The fish was well over a hundred pounds – much larger, indeed, than any alligator gar I have caught. Ironic that the least experienced one of us would get the biggest fish of the trip.
Clearly, Kyle can lift heavy things.
Don’t they understand that there are alligator gar in the water?
Still, this was a big moment for the whole team – we had gotten a truly memorable beast, so there would be at least one photo in the whole trip where people wouldn’t have to squint to see the fish. Kyle had done us all proud, and had landed the fish of a lifetime.
The fish was safely released moments later.
That’s Penguito, official mascot of the 2014 Road Trip.
Perhaps because he had felt sorry for me, Kirk took one more shot at the spotted gar. I put out every possible rod, and managed to tangle several of them. (Conventional wisdom says fish one rod and concentrate on it, and there’s a reason that it’s called conventional wisdom. I ignore this frequently and it drives guides crazy.) It was getting late – if the client had been anyone but Martini, Kirk would have been back at the dock, but he stuck it out, and just a few minutes before our third revised stop time, I got a bite. Kirk helpfully yelled “Don’t screw this one up, boy! I’ve gotta go home! Whooo!!” Mercifully, the fish stayed on the hook. Martini, normally world-class with the net, added a bit of drama when he forgot to slack the mesh before he lifted the fish, volleying the gar into the boat and just missing Kirk’s face. (Kirk blamed me.) It was in fact a spotted gar – my third species of the day and my 8th in Texas. It was a gigantic relief.
Kyle seems to thing my gar was smaller than his.
Reluctantly, I had to thank Kirk. He smiled. He was a simply tremendous guide, and more than a match for any of us. It had been a load of fun.
Steve and Kirk. Do not adjust your screens – he really is that tall.

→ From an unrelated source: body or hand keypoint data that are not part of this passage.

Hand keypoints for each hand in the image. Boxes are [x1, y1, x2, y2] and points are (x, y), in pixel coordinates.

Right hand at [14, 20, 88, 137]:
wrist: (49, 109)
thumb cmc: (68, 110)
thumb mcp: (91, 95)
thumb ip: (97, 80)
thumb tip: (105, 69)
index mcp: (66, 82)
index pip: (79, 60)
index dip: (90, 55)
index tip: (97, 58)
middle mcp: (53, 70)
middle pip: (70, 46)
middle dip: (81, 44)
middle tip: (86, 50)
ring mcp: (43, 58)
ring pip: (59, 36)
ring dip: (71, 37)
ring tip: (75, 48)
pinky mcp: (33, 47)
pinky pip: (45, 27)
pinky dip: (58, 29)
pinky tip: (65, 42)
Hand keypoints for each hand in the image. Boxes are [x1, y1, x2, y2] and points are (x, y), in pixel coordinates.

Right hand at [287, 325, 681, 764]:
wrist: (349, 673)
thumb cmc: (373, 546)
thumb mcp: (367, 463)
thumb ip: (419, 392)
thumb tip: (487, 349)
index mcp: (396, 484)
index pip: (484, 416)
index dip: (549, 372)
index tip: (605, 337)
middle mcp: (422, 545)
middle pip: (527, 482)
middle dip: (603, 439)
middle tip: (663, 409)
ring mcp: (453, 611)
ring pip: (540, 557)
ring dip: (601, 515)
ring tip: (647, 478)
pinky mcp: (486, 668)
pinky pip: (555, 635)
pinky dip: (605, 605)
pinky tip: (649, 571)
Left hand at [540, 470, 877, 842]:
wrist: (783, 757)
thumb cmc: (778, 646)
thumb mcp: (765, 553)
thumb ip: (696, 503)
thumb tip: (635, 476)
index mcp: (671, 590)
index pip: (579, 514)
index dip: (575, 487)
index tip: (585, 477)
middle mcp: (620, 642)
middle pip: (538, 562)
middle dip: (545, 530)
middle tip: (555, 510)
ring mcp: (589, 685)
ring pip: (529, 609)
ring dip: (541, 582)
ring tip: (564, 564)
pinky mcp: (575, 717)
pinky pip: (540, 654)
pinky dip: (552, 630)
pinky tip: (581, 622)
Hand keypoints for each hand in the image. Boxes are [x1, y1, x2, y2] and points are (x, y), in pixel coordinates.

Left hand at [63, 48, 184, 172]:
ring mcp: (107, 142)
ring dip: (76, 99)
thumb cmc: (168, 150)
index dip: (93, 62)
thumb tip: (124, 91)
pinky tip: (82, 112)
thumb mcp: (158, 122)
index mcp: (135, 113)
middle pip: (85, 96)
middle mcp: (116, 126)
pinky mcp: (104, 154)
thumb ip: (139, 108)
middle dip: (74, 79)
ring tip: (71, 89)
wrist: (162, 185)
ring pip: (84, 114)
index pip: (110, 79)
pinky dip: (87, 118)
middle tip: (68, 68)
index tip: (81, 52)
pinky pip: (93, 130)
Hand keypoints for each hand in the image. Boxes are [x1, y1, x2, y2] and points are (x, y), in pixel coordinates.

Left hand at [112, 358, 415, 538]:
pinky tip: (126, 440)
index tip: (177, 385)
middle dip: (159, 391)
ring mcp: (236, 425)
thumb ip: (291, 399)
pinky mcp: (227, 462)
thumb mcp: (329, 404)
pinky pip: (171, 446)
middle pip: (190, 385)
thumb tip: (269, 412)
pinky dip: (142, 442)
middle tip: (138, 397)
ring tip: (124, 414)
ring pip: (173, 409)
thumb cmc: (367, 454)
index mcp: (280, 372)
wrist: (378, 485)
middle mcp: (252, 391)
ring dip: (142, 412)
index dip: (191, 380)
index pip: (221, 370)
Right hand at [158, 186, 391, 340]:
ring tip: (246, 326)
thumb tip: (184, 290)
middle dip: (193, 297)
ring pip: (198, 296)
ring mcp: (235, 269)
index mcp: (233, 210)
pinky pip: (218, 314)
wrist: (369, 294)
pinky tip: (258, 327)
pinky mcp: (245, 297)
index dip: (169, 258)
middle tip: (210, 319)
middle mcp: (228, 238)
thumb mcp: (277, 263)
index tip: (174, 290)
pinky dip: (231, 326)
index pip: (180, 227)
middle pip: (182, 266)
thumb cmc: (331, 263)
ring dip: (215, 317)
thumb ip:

We got back to the dock late in the afternoon, said our goodbyes with Kirk, and cleaned up and stored our gear. We boarded the Escape and headed east, finally exiting Texas early in the evening. We had driven over a thousand miles since entering the state just three days before, and we were exhausted. Our first task in Louisiana was to find a decent shrimp “po boy” sandwich, accomplished outside Baton Rouge, and then to get to get some sleep.
Our next day would be easy – The Big Easy – and while the day would be wonderful, the evening would turn out to be a minor catastrophe … for two of the three of us.